===== The data =====

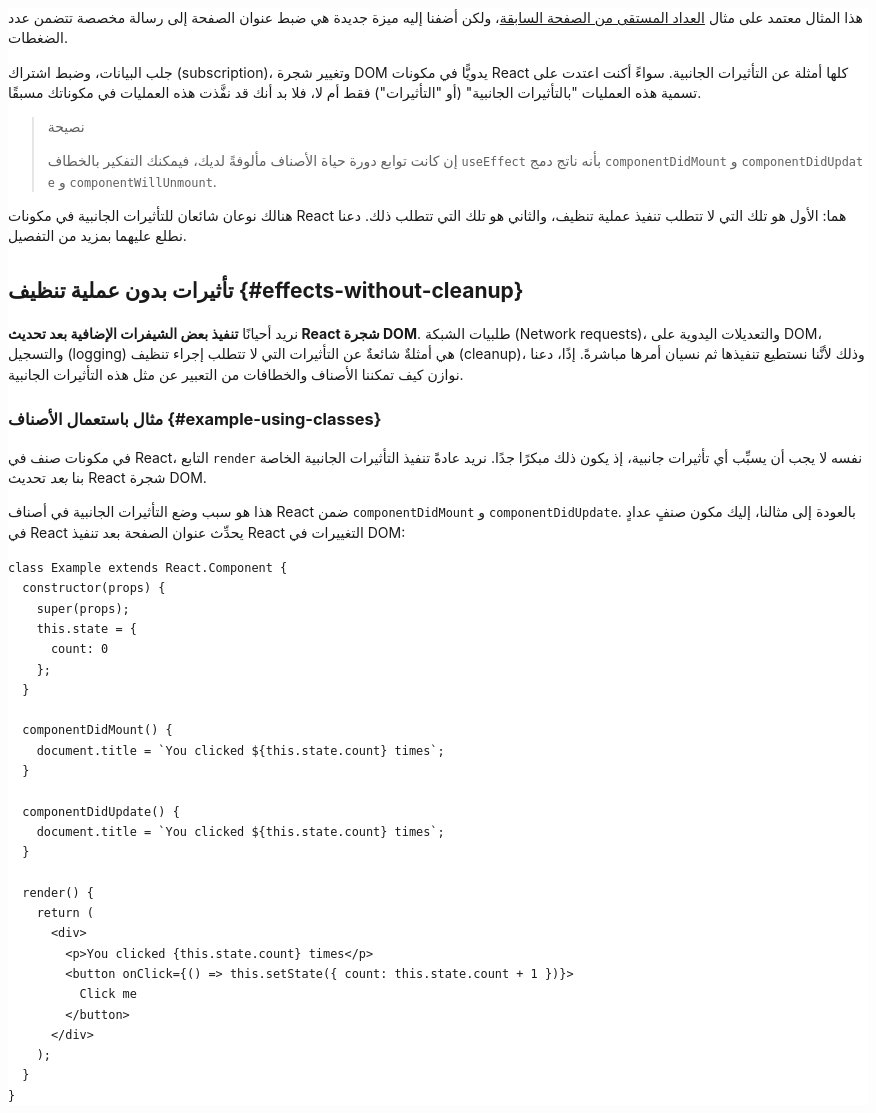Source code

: هذا المثال معتمد على مثال [العداد المستقى من الصفحة السابقة](/docs/hooks-state.html)، ولكن أضفنا إليه ميزة جديدة هي ضبط عنوان الصفحة إلى رسالة مخصصة تتضمن عدد الضغطات.

جلب البيانات، وضبط اشتراك (subscription)، وتغيير شجرة DOM يدويًّا في مكونات React كلها أمثلة عن التأثيرات الجانبية. سواءً أكنت اعتدت على تسمية هذه العمليات "بالتأثيرات الجانبية" (أو "التأثيرات") فقط أم لا، فلا بد أنك قد نفَّذت هذه العمليات في مكوناتك مسبقًا.


>نصيحة
>
>إن كانت توابع دورة حياة الأصناف مألوفةً لديك، فيمكنك التفكير بالخطاف `useEffect` بأنه ناتج دمج `componentDidMount` و `componentDidUpdate` و `componentWillUnmount`.

هنالك نوعان شائعان للتأثيرات الجانبية في مكونات React هما: الأول هو تلك التي لا تتطلب تنفيذ عملية تنظيف، والثاني هو تلك التي تتطلب ذلك. دعنا نطلع عليهما بمزيد من التفصيل.

## تأثيرات بدون عملية تنظيف {#effects-without-cleanup}

نريد أحيانًا **تنفيذ بعض الشيفرات الإضافية بعد تحديث React شجرة DOM**. طلبيات الشبكة (Network requests)، والتعديلات اليدوية على DOM، والتسجيل (logging) هي أمثلةٌ شائعةٌ عن التأثيرات التي لا تتطلب إجراء تنظيف (cleanup)، وذلك لأنَّنا نستطيع تنفيذها ثم نسيان أمرها مباشرةً. إذًا، دعنا نوازن كيف تمكننا الأصناف والخطافات من التعبير عن مثل هذه التأثيرات الجانبية.

### مثال باستعمال الأصناف {#example-using-classes}

في مكونات صنف في React، التابع `render` نفسه لا يجب أن يسبِّب أي تأثيرات جانبية، إذ يكون ذلك مبكرًا جدًا. نريد عادةً تنفيذ التأثيرات الجانبية الخاصة بنا *بعد* تحديث React شجرة DOM.

هذا هو سبب وضع التأثيرات الجانبية في أصناف React ضمن `componentDidMount` و `componentDidUpdate`. بالعودة إلى مثالنا، إليك مكون صنفٍ عدادٍ في React يحدِّث عنوان الصفحة بعد تنفيذ React التغييرات في DOM:

```js{9-15}
class Example extends React.Component {
  constructor(props) {
    super(props);
    this.state = {
      count: 0
    };
  }

  componentDidMount() {
    document.title = `You clicked ${this.state.count} times`;
  }

  componentDidUpdate() {
    document.title = `You clicked ${this.state.count} times`;
  }

  render() {
    return (
      <div>
        <p>You clicked {this.state.count} times</p>
        <button onClick={() => this.setState({ count: this.state.count + 1 })}>
          Click me
        </button>
      </div>
    );
  }
}
```
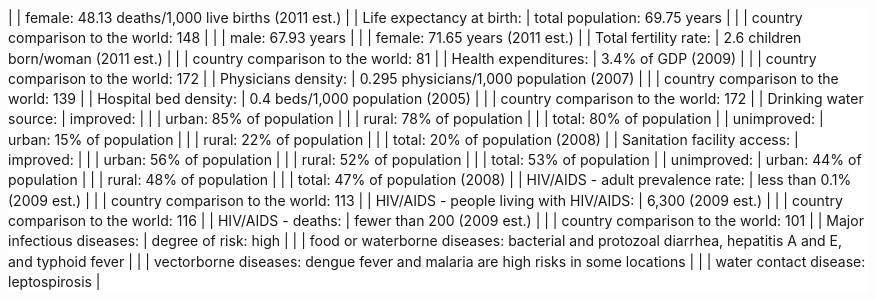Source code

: | | female: 48.13 deaths/1,000 live births (2011 est.) |
| Life expectancy at birth: | total population: 69.75 years |
| | country comparison to the world: 148 |
| | male: 67.93 years |
| | female: 71.65 years (2011 est.) |
| Total fertility rate: | 2.6 children born/woman (2011 est.) |
| | country comparison to the world: 81 |
| Health expenditures: | 3.4% of GDP (2009) |
| | country comparison to the world: 172 |
| Physicians density: | 0.295 physicians/1,000 population (2007) |
| | country comparison to the world: 139 |
| Hospital bed density: | 0.4 beds/1,000 population (2005) |
| | country comparison to the world: 172 |
| Drinking water source: | improved: |
| | urban: 85% of population |
| | rural: 78% of population |
| | total: 80% of population |
| unimproved: | urban: 15% of population |
| | rural: 22% of population |
| | total: 20% of population (2008) |
| Sanitation facility access: | improved: |
| | urban: 56% of population |
| | rural: 52% of population |
| | total: 53% of population |
| unimproved: | urban: 44% of population |
| | rural: 48% of population |
| | total: 47% of population (2008) |
| HIV/AIDS - adult prevalence rate: | less than 0.1% (2009 est.) |
| | country comparison to the world: 113 |
| HIV/AIDS - people living with HIV/AIDS: | 6,300 (2009 est.) |
| | country comparison to the world: 116 |
| HIV/AIDS - deaths: | fewer than 200 (2009 est.) |
| | country comparison to the world: 101 |
| Major infectious diseases: | degree of risk: high |
| | food or waterborne diseases: bacterial and protozoal diarrhea, hepatitis A and E, and typhoid fever |
| | vectorborne diseases: dengue fever and malaria are high risks in some locations |
| | water contact disease: leptospirosis |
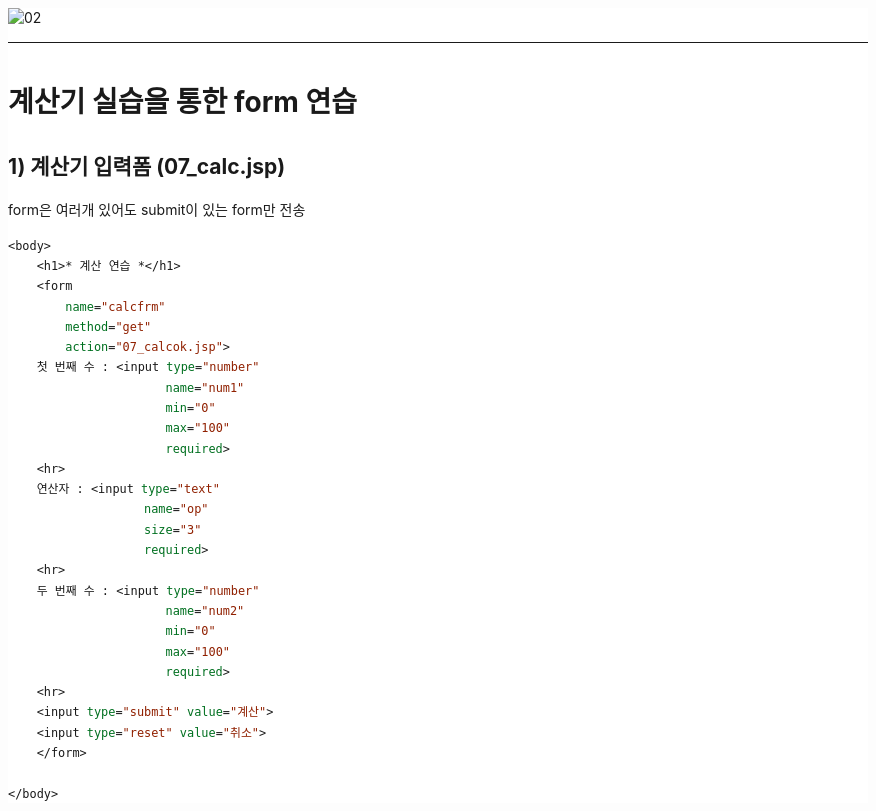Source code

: ![02](https://user-images.githubusercontent.com/49340180/63566491-5f909800-c5a8-11e9-860a-20f57e38bd36.PNG)





------







# 계산기 실습을 통한 form 연습





## 1) 계산기 입력폼 (07_calc.jsp)

form은 여러개 있어도 submit이 있는 form만 전송

```jsp
<body>
	<h1>* 계산 연습 *</h1>
	<form 
		name="calcfrm"
		method="get"
		action="07_calcok.jsp">
	첫 번째 수 : <input type="number" 
					  name="num1" 
					  min="0"
					  max="100"
					  required>
	<hr>
	연산자 : <input type="text"
				   name="op"
				   size="3"
				   required>
	<hr>
	두 번째 수 : <input type="number" 
					  name="num2" 
					  min="0"
					  max="100"
					  required>
	<hr>
	<input type="submit" value="계산">				  
	<input type="reset" value="취소">				  
	</form>
	
</body>
```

=====

§ **Work instructions**
All lines of the listing holding the string "high" must be returned, copied as they stand.

§ **Response to this task**
| Major infectious diseases: | degree of risk: high |
| | vectorborne diseases: dengue fever and malaria are high risks in some locations |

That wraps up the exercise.